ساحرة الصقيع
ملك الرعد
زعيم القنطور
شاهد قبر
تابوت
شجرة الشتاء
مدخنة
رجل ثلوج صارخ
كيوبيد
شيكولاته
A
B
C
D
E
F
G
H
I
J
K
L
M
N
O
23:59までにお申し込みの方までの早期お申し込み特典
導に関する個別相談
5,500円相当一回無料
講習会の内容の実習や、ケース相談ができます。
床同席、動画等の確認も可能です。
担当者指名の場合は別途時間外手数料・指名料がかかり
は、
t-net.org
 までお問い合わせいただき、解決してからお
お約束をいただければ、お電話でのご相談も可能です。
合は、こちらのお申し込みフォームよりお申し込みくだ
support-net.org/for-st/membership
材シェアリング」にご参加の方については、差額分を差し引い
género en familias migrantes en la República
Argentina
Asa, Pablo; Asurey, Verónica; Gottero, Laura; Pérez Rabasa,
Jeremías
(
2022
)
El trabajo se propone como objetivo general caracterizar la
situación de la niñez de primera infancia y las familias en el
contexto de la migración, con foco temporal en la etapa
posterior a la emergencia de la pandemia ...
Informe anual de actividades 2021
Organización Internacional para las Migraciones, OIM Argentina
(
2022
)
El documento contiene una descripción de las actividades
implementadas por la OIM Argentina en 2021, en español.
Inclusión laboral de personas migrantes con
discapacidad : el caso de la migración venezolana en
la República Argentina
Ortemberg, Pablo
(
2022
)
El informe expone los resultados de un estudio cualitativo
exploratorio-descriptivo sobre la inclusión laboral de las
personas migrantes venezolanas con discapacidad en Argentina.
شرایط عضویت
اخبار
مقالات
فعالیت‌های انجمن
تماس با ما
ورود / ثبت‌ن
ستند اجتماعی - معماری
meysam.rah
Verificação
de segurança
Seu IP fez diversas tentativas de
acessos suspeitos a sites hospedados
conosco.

⁂

### EXERCISE GOAL:
Could you please retype the lines from the start of the data through the line with "Inclusión laboral de personas migrantes con", both included, and nothing else?

### ANSWER TO THIS PROBLEM:
ساحرة الصقيع
ملك الرعد
زعيم القنطور
شاهد قبر
تابوت
شجرة الشتاء
مدخنة
رجل ثلوج صارخ
كيوبيد
شيكولاته
A
B
C
D
E
F
G
H
I
J
K
L
M
N
O
23:59までにお申し込みの方までの早期お申し込み特典
導に関する個別相談
5,500円相当一回無料
講習会の内容の実習や、ケース相談ができます。
床同席、動画等の確認も可能です。
担当者指名の場合は別途時間外手数料・指名料がかかり
は、
t-net.org
 までお問い合わせいただき、解決してからお
お約束をいただければ、お電話でのご相談も可能です。
合は、こちらのお申し込みフォームよりお申し込みくだ
support-net.org/for-st/membership
材シェアリング」にご参加の方については、差額分を差し引い
género en familias migrantes en la República
Argentina
Asa, Pablo; Asurey, Verónica; Gottero, Laura; Pérez Rabasa,
Jeremías
(
2022
)
El trabajo se propone como objetivo general caracterizar la
situación de la niñez de primera infancia y las familias en el
contexto de la migración, con foco temporal en la etapa
posterior a la emergencia de la pandemia ...
Informe anual de actividades 2021
Organización Internacional para las Migraciones, OIM Argentina
(
2022
)
El documento contiene una descripción de las actividades
implementadas por la OIM Argentina en 2021, en español.
Inclusión laboral de personas migrantes con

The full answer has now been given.